Le plan de relance de l’investissement allemand reste insuffisant
Si l’Allemagne renforce son mini-plan de relance de l’investissement, elle est encore loin d’utiliser pleinement sa puissance de feu. Le gouvernement allemand a annoncé hier le déblocage de 5 milliards d’euros de dépenses d’investissements supplémentaires étalés sur trois ans. Un montant qui s’ajoute aux 10 milliards préalablement débloqués (0,3% du PIB), dont 7 milliards seront consacrés aux secteurs du transport, du numérique, à l’efficacité énergétique, à la lutte contre le changement climatique et au développement urbain. Un programme qui parait bien maigre au regard des excédents dégagés par le pays.
L’excédent budgétaire et courant du pays a atteint l’an dernier un montant record de respectivement 18 milliards d’euros (0,8% du PIB), et 215 milliards, soit 7,5% du PIB. Un niveau qui dépasse largement le seuil maximum de 6% toléré par Bruxelles, alors que l’Allemagne dégage désormais un excédent extérieur face à toutes les régions du monde.

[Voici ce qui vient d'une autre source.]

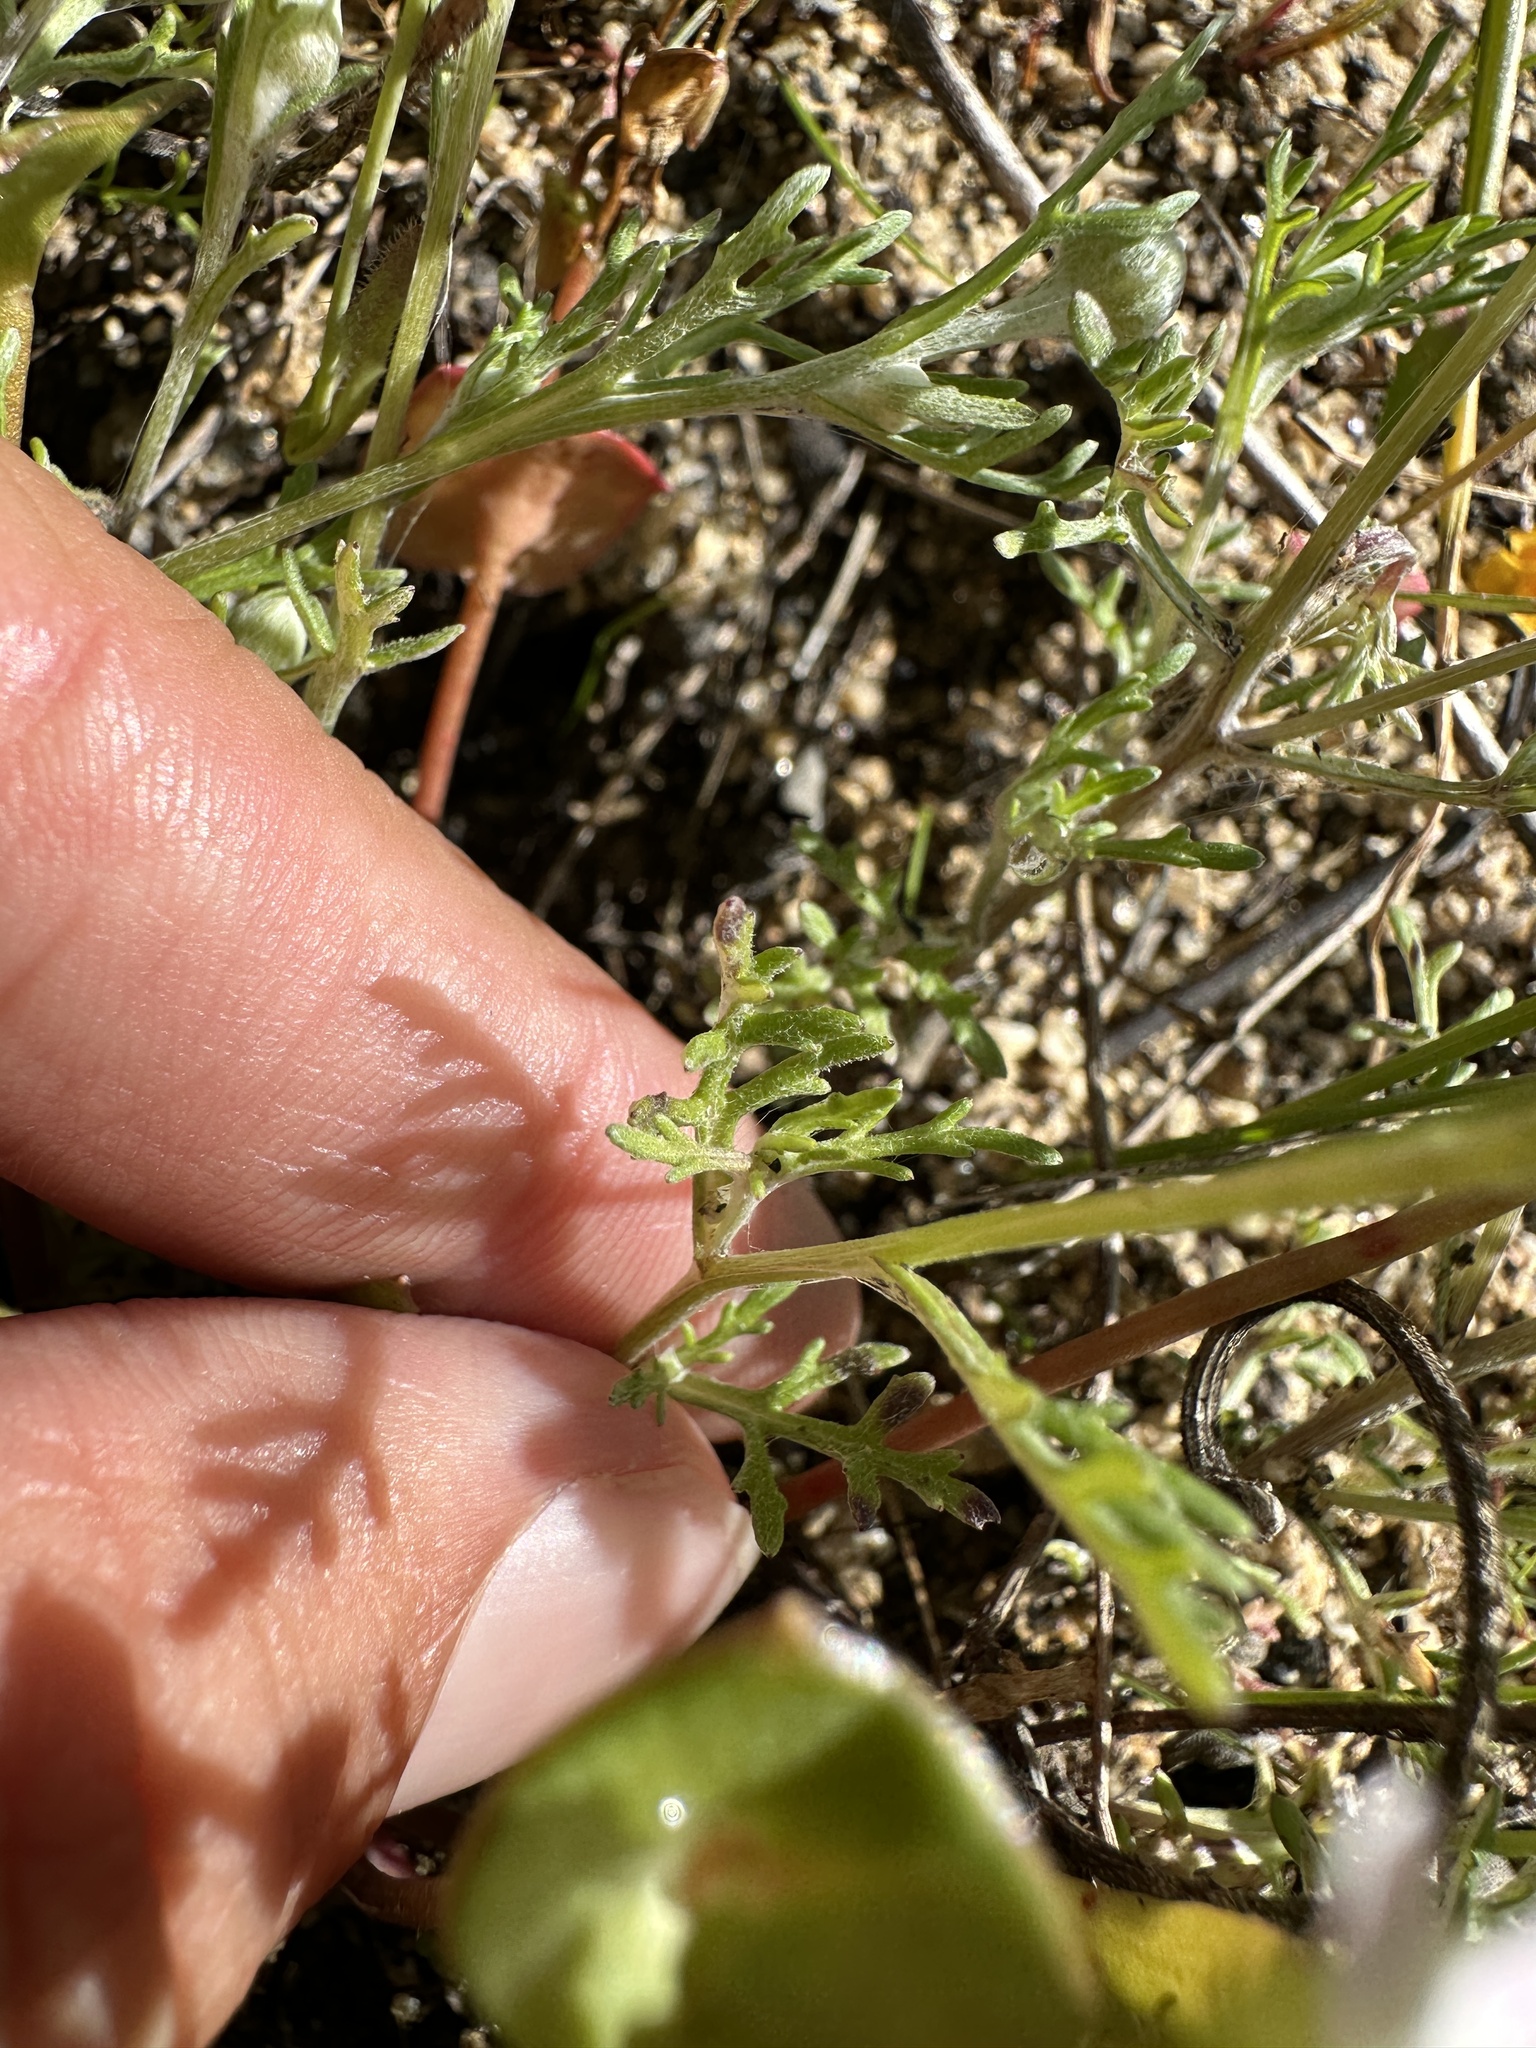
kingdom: Plantae
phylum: Tracheophyta
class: Magnoliopsida
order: Asterales
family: Asteraceae
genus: Pseudobahia
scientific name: Pseudobahia heermannii
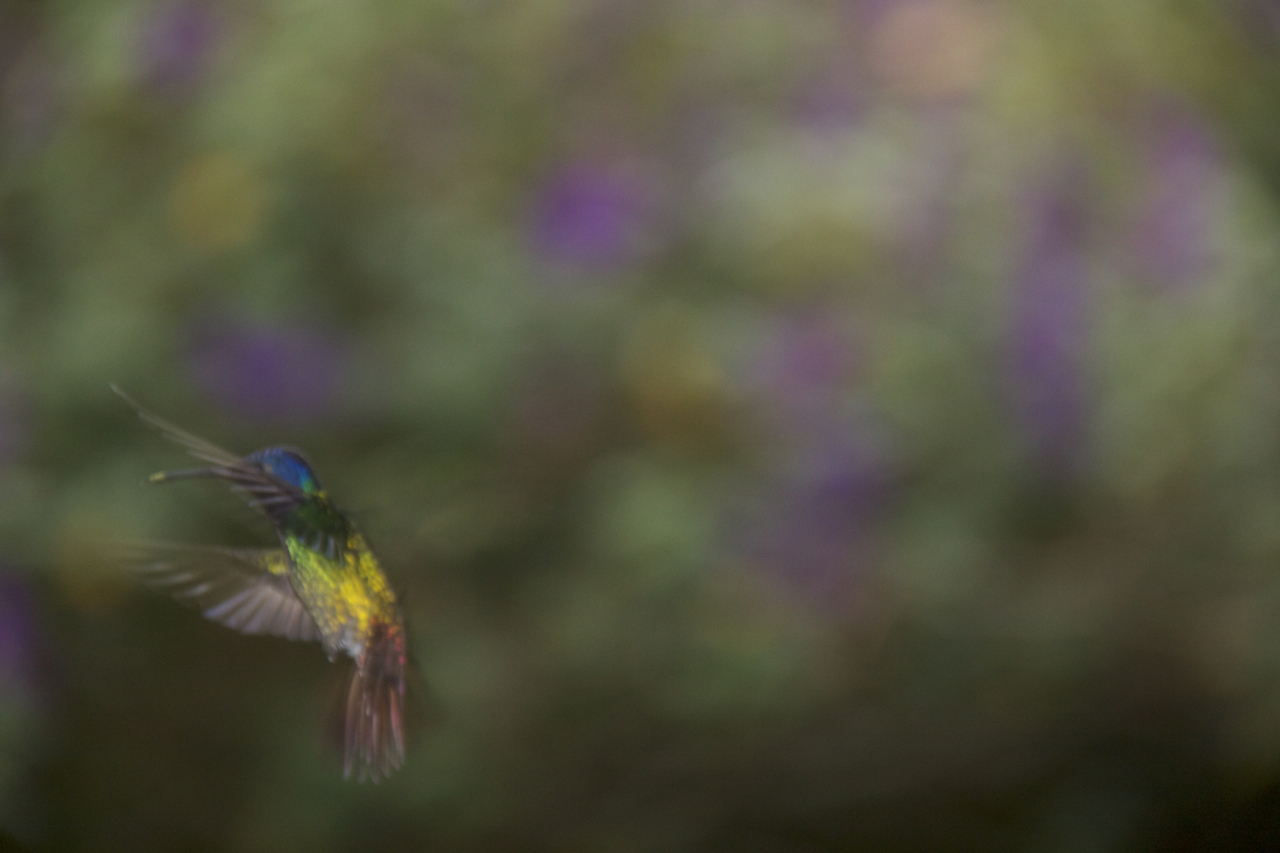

BNP Paribas estime que la baisse du prix du pétrole et de l’euro devrait même donner un coup de pouce supplémentaire à ses exportations, qui représentaient déjà un tiers de la croissance en 2014, et qu’une baisse des rendements réels de 100 pb accroît l’excédent courant de 0,4 point.
En outre, malgré un rythme annuel de hausse de leurs revenus disponibles de 1,5%, le taux d’épargne des ménages allemands a atteint un niveau de 9,2%. Dans ce contexte, le commissaire européen aux Affaires économiques et financières, Pierre Moscovici, a mis une nouvelle fois le doigt la semaine dernière sur les déséquilibres croissants au sein de l’économie allemande. «Sans sous-estimer le succès des exportations allemandes, nous ne pouvons fermer les yeux sur les risques du manque d’investissement public et privé» dans le pays. Une situation qui «requiert des mesures politiques».
Benoit Coeuré, un des membres de la BCE, avait d’ailleurs estimé en septembre dernier qu’une baisse des impôts et un soutien à l’investissement ne compromettraient pas les finances publiques allemandes. «Avec un secteur public contribuant désormais également à l’excès d’épargne dans l’économie, un programme d’investissement massif du gouvernement serait un soulagement et permettrait d’effacer le léger déficit de capacité dans l’économie. Ce qui exercerait une pression à la hausse sur les salaires et pourrait tirer les anticipations d’inflation à la hausse», ajoute BNP Paribas.